How does a Skeg Work?

Introduction

The kayak skeg may be the most misunderstood piece of kayak equipment. Many people think the skeg is used to make the kayak track.

The skeg should be part of the kayak design, not an addition to fix a poorly designed boat. Kayaks with skegs should be designed to slightly weathercock (turn into the wind).

With the Skeg up the kayak weathercocks.

With the Skeg down the kayak turns downwind.

With the Skeg half way down the kayak turns crosswind.

Graphic of kayak with a skeg.

The dominant force (Wind or Current) influences how the skeg works i.e. down current is the same as down wind.

The two main types of skegs are rope controlled and cable controlled. The rope controlled skeg is more reliable, as it does not damage easily and can be fixed in the field. The downside of the rope controlled skeg is you can't fine tune the skeg position. The cable controlled skeg is less reliable, but easier to fine tune the skeg position. If you leave the cable skeg down when you run up on land or over an object the cable can kink. Most cable skegs are easy to fix with tools and an extra cable, which you don't usually carry in the field. If you own a kayak with a cable skeg you should always have an extra cable at home to do a repair. Personal preference is the fine tuning of the cable skeg.

A skeged boat can be packed a bit bow heavy as the skeg will help to compensate, but a trimmed kayak is always best.

The downsides of a skeg are;

  1. added weight, about 3 pounds
  2. added expense, about $200
  3. lost storage space, important in smaller boats
  4. added maintenance, skegs need more work then any other part of a kayak
  5. potential leakage problem, as cable has to run through the boat it greatly increases possibility of leakage
  6. needs to be from a manufacturer with high quality and one that will stand behind problems.
  7. some skegs are hard to operate in rougher conditions

The upside of a skeg are;

  1. easier to control the boat in rougher conditions (not needed in calm conditions)
  2. adjusts for slightly untrimmed kayak
  3. compensates for poorly designed kayaks or unskilled paddlers

While the number of negatives, outnumber the positives, the first positive is very important and for many people will out weight all the negatives.

Should I look for a kayak with a skeg?

Depends on the type of boat you paddle, the difficulty of paddling you do and your skill level.
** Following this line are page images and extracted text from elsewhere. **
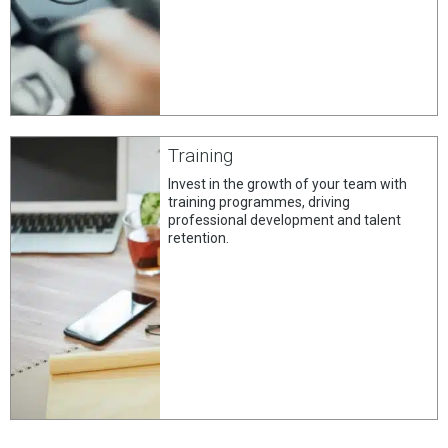
Training
Invest in the growth of your team with
training programmes, driving
professional development and talent
retention.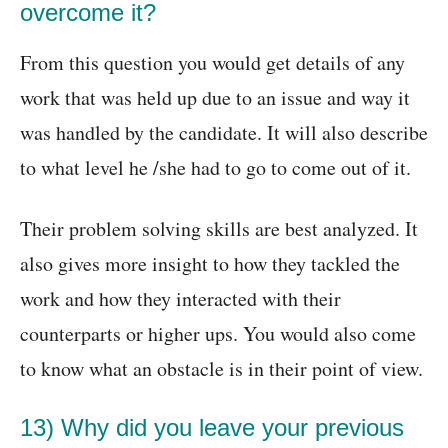
overcome it?
From this question you would get details of any
work that was held up due to an issue and way it
was handled by the candidate. It will also describe
to what level he /she had to go to come out of it.
Their problem solving skills are best analyzed. It
also gives more insight to how they tackled the
work and how they interacted with their
counterparts or higher ups. You would also come
to know what an obstacle is in their point of view.
13) Why did you leave your previous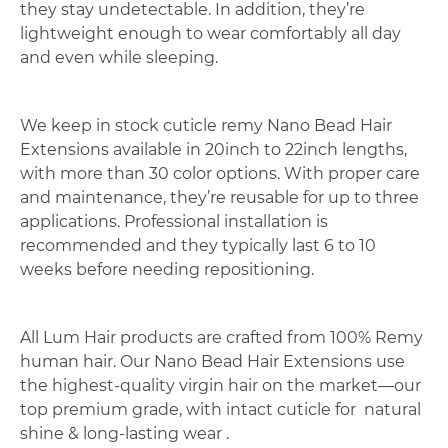
they stay undetectable. In addition, they’re
lightweight enough to wear comfortably all day
and even while sleeping.
We keep in stock cuticle remy Nano Bead Hair
Extensions available in 20inch to 22inch lengths,
with more than 30 color options. With proper care
and maintenance, they’re reusable for up to three
applications. Professional installation is
recommended and they typically last 6 to 10
weeks before needing repositioning.
All Lum Hair products are crafted from 100% Remy
human hair. Our Nano Bead Hair Extensions use
the highest-quality virgin hair on the market—our
top premium grade, with intact cuticle for natural
shine & long-lasting wear .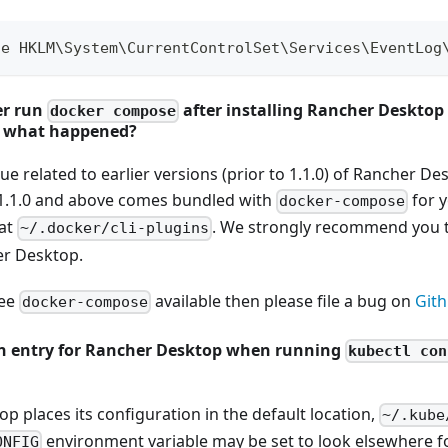
te HKLM\System\CurrentControlSet\Services\EventLog
er run
after installing Rancher Desktop
docker compose
, what happened?
ue related to earlier versions (prior to 1.1.0) of Rancher D
1.1.0 and above comes bundled with
for y
docker-compose
 at
. We strongly recommend you t
~/.docker/cli-plugins
er Desktop.
see
available then please file a bug on
Git
docker-compose
 an entry for Rancher Desktop when running
kubectl con
 places its configuration in the default location,
~/.kube
environment variable may be set to look elsewhere for
ONFIG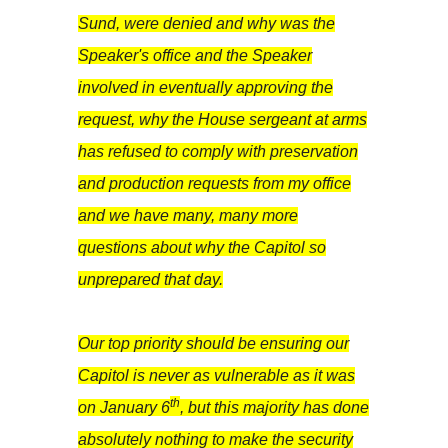
Sund, were denied and why was the
Speaker's office and the Speaker
involved in eventually approving the
request, why the House sergeant at arms
has refused to comply with preservation
and production requests from my office
and we have many, many more
questions about why the Capitol so
unprepared that day.
Our top priority should be ensuring our
Capitol is never as vulnerable as it was
th
on January 6
, but this majority has done
absolutely nothing to make the security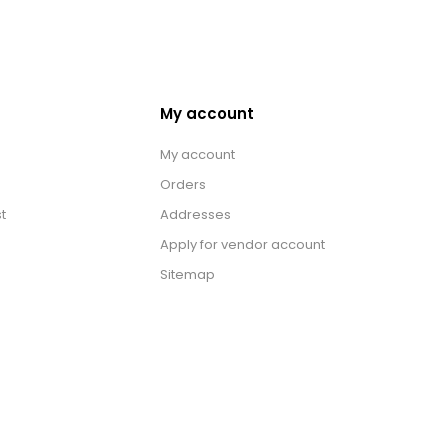
My account
My account
Orders
t
Addresses
Apply for vendor account
Sitemap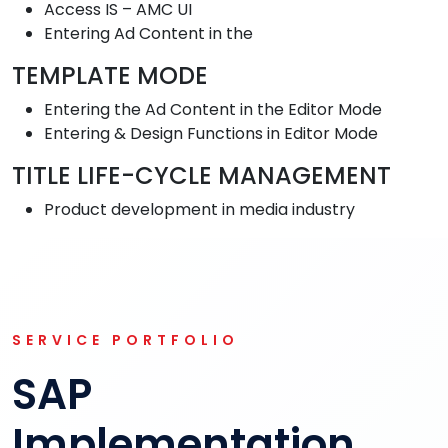
Access IS – AMC UI
Entering Ad Content in the
TEMPLATE MODE
Entering the Ad Content in the Editor Mode
Entering & Design Functions in Editor Mode
TITLE LIFE-CYCLE MANAGEMENT
Product development in media industry
SERVICE PORTFOLIO
SAP
Implementation,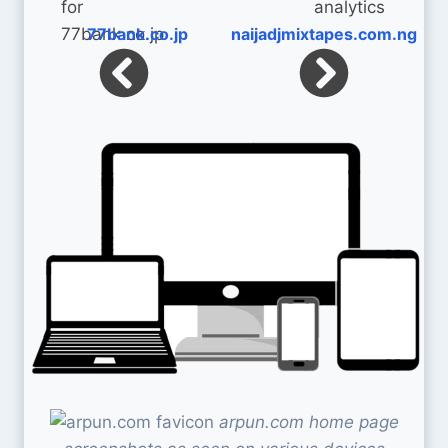
77bank.co.jp
naijadjmixtapes.com.ng
arpun.com home page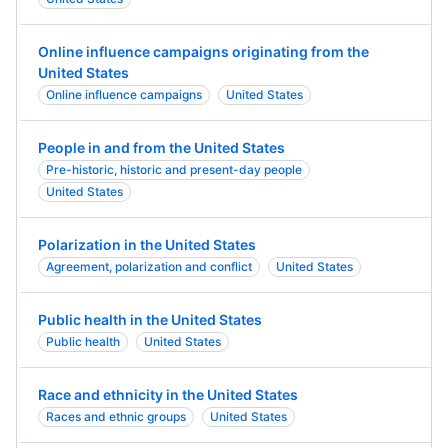
Online influence campaigns originating from the
United States
Online influence campaigns
United States
People in and from the United States
Pre-historic, historic and present-day people
United States
Polarization in the United States
Agreement, polarization and conflict
United States
Public health in the United States
Public health
United States
Race and ethnicity in the United States
Races and ethnic groups
United States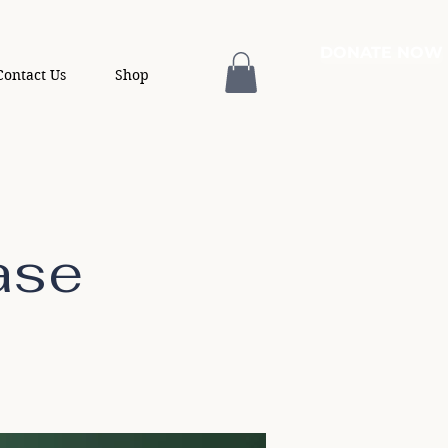
DONATE NOW
Contact Us
Shop
ase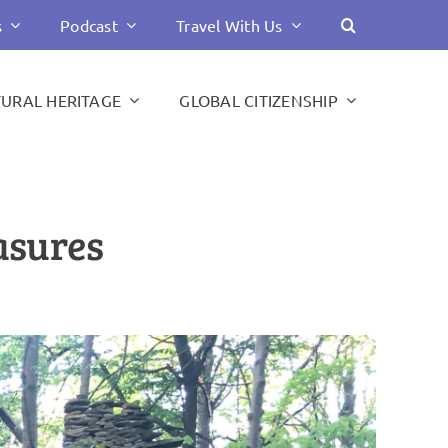
s
Podcast
Travel With Us
TURAL HERITAGE
GLOBAL CITIZENSHIP
asures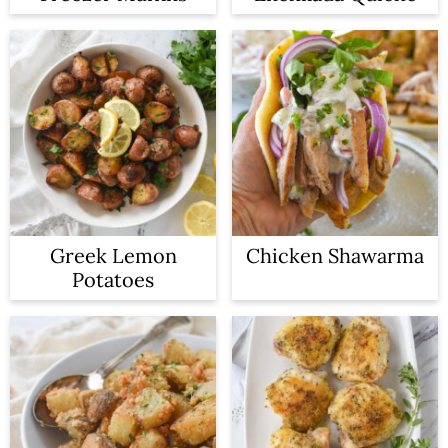
Greek Lemon
Chicken Shawarma
Potatoes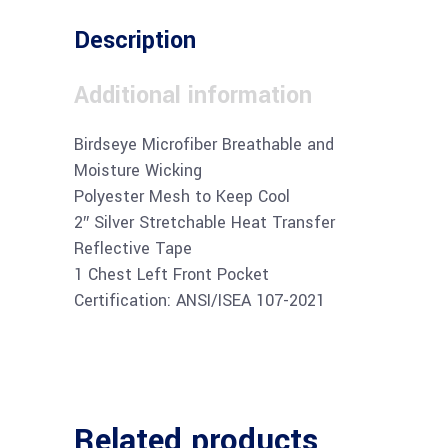
Description
Additional information
Birdseye Microfiber Breathable and
Moisture Wicking
Polyester Mesh to Keep Cool
2″ Silver Stretchable Heat Transfer
Reflective Tape
1 Chest Left Front Pocket
Certification: ANSI/ISEA 107-2021
Related products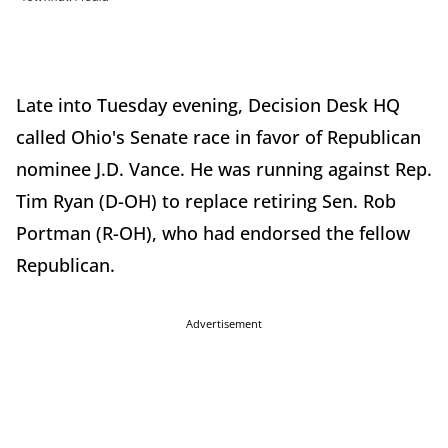
Late into Tuesday evening, Decision Desk HQ
called Ohio's Senate race in favor of Republican
nominee J.D. Vance. He was running against Rep.
Tim Ryan (D-OH) to replace retiring Sen. Rob
Portman (R-OH), who had endorsed the fellow
Republican.
Advertisement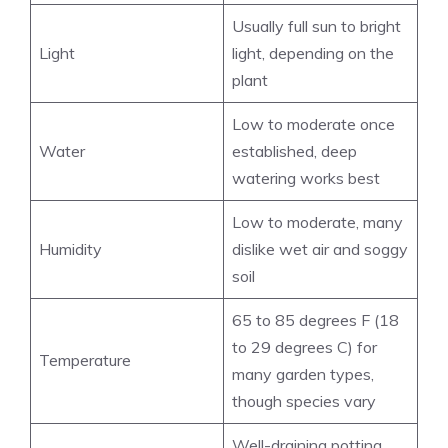
Usually full sun to bright
Light
light, depending on the
plant
Low to moderate once
Water
established, deep
watering works best
Low to moderate, many
Humidity
dislike wet air and soggy
soil
65 to 85 degrees F (18
to 29 degrees C) for
Temperature
many garden types,
though species vary
Well-draining potting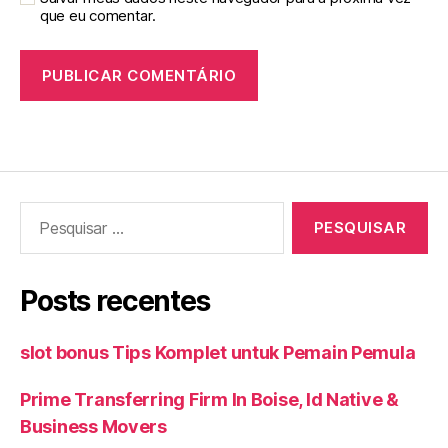
que eu comentar.
Pesquisar
por:
Posts recentes
slot bonus Tips Komplet untuk Pemain Pemula
Prime Transferring Firm In Boise, Id Native &
Business Movers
Good paddler in easy conditions don't need a skeg. As we do most of our paddling in easy conditions, the need for a skeg is reduced.
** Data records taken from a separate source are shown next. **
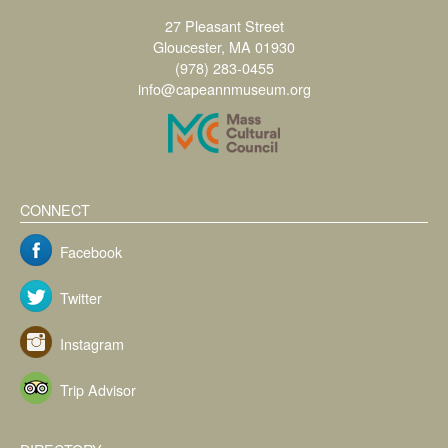
27 Pleasant Street
Gloucester, MA 01930
(978) 283-0455
info@capeannmuseum.org
CONNECT
Facebook
Twitter
Instagram
Trip Advisor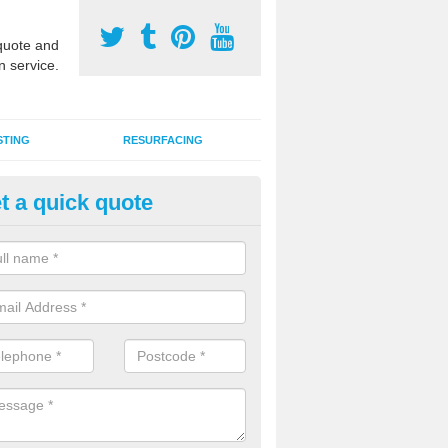
uote and
n service.
STING
RESURFACING
t a quick quote
stalling 2G Artificial Turf in Am
a sand infill installation into 2G MUGA surfacing is used to keep synthe
tion and it can also be done as part of a clients maintenance plan.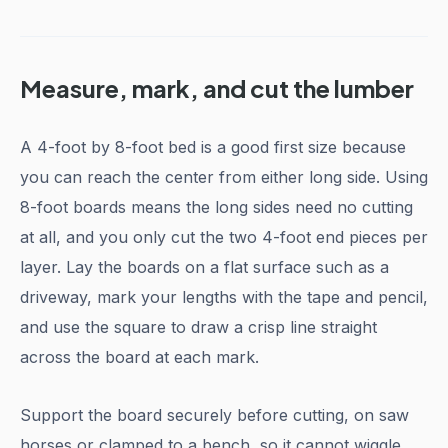
Measure, mark, and cut the lumber
A 4-foot by 8-foot bed is a good first size because
you can reach the center from either long side. Using
8-foot boards means the long sides need no cutting
at all, and you only cut the two 4-foot end pieces per
layer. Lay the boards on a flat surface such as a
driveway, mark your lengths with the tape and pencil,
and use the square to draw a crisp line straight
across the board at each mark.
Support the board securely before cutting, on saw
horses or clamped to a bench, so it cannot wiggle.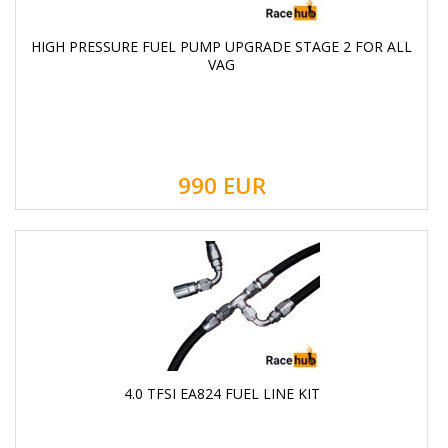
HIGH PRESSURE FUEL PUMP UPGRADE STAGE 2 FOR ALL
VAG
990
EUR
4.0 TFSI EA824 FUEL LINE KIT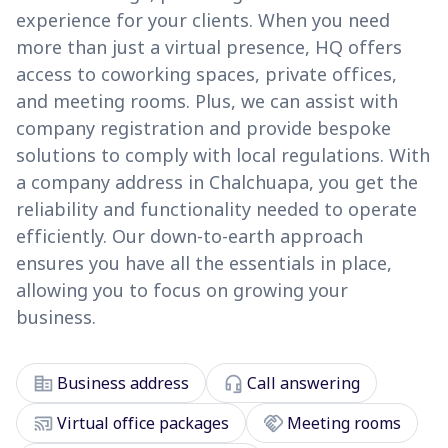
experience for your clients. When you need
more than just a virtual presence, HQ offers
access to coworking spaces, private offices,
and meeting rooms. Plus, we can assist with
company registration and provide bespoke
solutions to comply with local regulations. With
a company address in Chalchuapa, you get the
reliability and functionality needed to operate
efficiently. Our down-to-earth approach
ensures you have all the essentials in place,
allowing you to focus on growing your
business.
corporate_fare
headset_mic
Business address
Call answering
cast_connected
handshake
Virtual office packages
Meeting rooms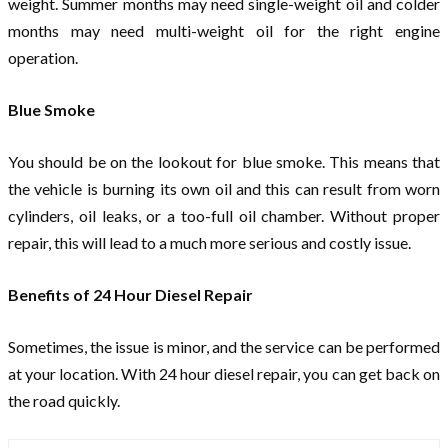
weight. Summer months may need single-weight oil and colder
months may need multi-weight oil for the right engine
operation.
Blue Smoke
You should be on the lookout for blue smoke. This means that
the vehicle is burning its own oil and this can result from worn
cylinders, oil leaks, or a too-full oil chamber. Without proper
repair, this will lead to a much more serious and costly issue.
Benefits of 24 Hour Diesel Repair
Sometimes, the issue is minor, and the service can be performed
at your location. With 24 hour diesel repair, you can get back on
the road quickly.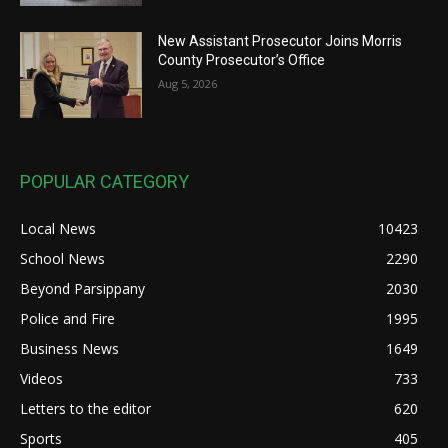
New Assistant Prosecutor Joins Morris
County Prosecutor’s Office
Aug 5, 2026
POPULAR CATEGORY
Local News
10423
School News
2290
Beyond Parsippany
2030
Police and Fire
1995
Business News
1649
Videos
733
Letters to the editor
620
Sports
405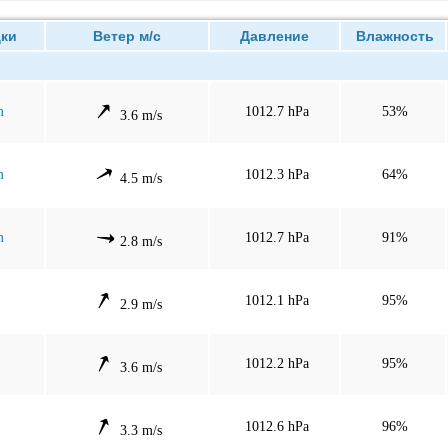
ки
Ветер м/с
Давление
Влажность
m
1012.7 hPa
53%
3.6 m/s
m
1012.3 hPa
64%
4.5 m/s
m
1012.7 hPa
91%
2.8 m/s
1012.1 hPa
95%
2.9 m/s
1012.2 hPa
95%
3.6 m/s
1012.6 hPa
96%
3.3 m/s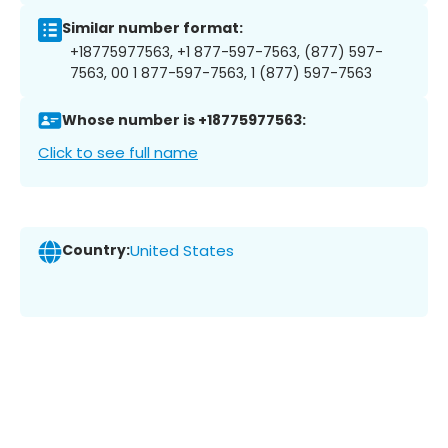
Similar number format:
+18775977563, +1 877-597-7563, (877) 597-
7563, 00 1 877-597-7563, 1 (877) 597-7563
Whose number is +18775977563:
Click to see full name
Country:
United States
While a boat like the Anas Acuta should have a skeg if you paddle intermediate or above conditions, the space it takes up in a very low volume kayaks outweighs it for most paddlers. The harder the conditions you paddle or the lower your skill level, in the more you need a skeg.

Now you know how a skeg works. Most boats don't need the skeg to go all the way down in order to have the boat turn downwind. Go out and experiment with different skeg settings.